Spirit Review: Kilbeggan Irish Whiskey

Founded in Ireland in 1757, the Kilbeggan distillery created one of the original Irish whiskies. The company claims to be the oldest licensed distillery in the world; however, there was a brief hiatus. Thanks to the Irish War of Independence and the devastating effects of U.S. Prohibition on the Irish whiskey industry (after Prohibition ended, Scotch whisky stole its place in the American drinking canon), the original distillery ceased production in 1953 and closed in 1957. It then reopened when it was purchased by in the 1980s by the newly created Cooley company.

Less well-known outside of Ireland than market-dominant brands Jameson and Bushmill's, Kilbeggan is first double-distilled from malted barley at Cooley Distillery in a 3,000 liter copper pot still from the 1840s. The liquor is then brought to Kilbeggan in central Ireland where it's aged in used bourbon barrels and housed in centuries-old storehouses. The result is the flagship blended 80-proof Irish whiskey, created to be an easy drinking, everyday spirit.

Kilbeggan has soft and buttery aromas leading to a citrusy, vanilla, and caramel flavor on the nose. This opens up to a warm, round mouthfeel on the palate, with peach and malt overtones. The finish is mostly smooth, though a little woody and astringent. Overall it's softer and smoother than other Irish whiskies.

However, while mellow, it lacks a bit of character. This isn't a complex whiskey, but would be a good choice for those who like bourbon or who are just starting to open up to whiskey. For the price, it's a very smooth and versatile spirit, good for both sipping and mixing.

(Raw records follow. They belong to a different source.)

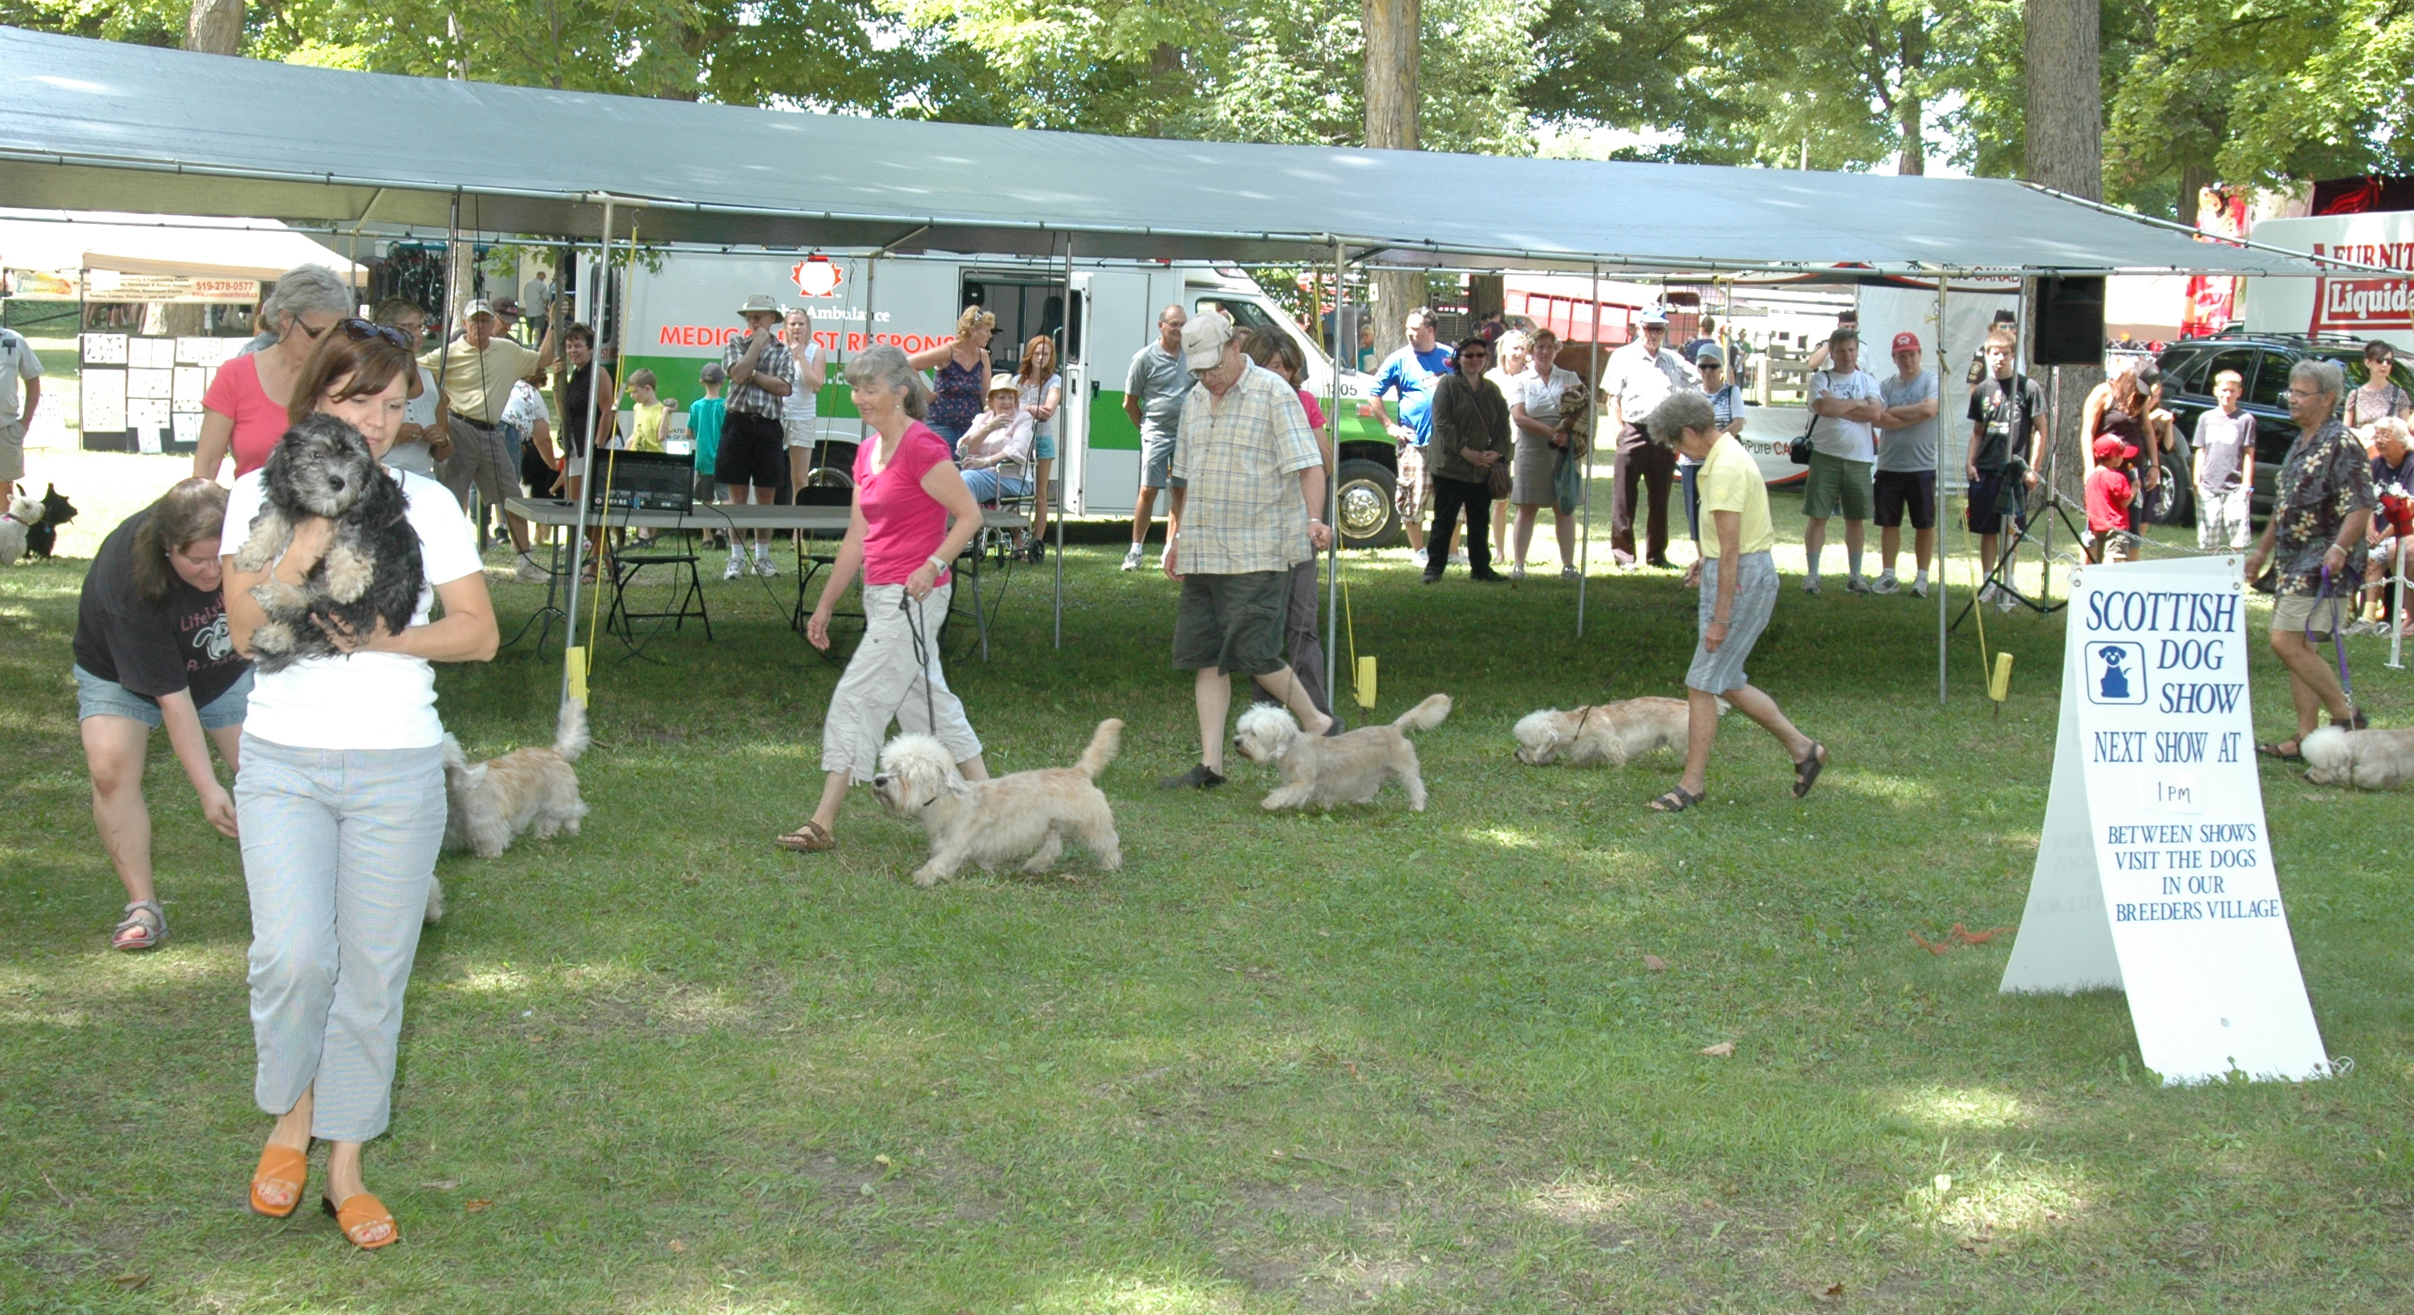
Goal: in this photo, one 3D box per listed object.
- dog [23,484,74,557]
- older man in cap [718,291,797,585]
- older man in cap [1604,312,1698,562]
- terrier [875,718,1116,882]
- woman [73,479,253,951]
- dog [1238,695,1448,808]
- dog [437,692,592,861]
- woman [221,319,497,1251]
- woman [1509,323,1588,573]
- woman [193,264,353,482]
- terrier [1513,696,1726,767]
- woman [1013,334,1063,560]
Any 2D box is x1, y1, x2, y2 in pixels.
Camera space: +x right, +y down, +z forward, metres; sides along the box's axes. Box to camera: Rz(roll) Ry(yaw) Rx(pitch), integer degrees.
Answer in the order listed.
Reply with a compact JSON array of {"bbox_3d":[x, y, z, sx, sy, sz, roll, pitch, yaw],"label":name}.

As we head into late fall, Kilbeggan would make a great addition to an Irish coffee.

Irish Coffee

4 ounces freshly brewed coffee
1½ ounces Kilbeggan Irish Whiskey
1 teaspoon brown sugar
Heaping spoonful whipped cream
Nutmeg and chocolate for garnish

In a heated glass, pour in whiskey and mix in coffee and brown sugar until dissolved.Top with whipped cream and top with grated nutmeg and chocolate.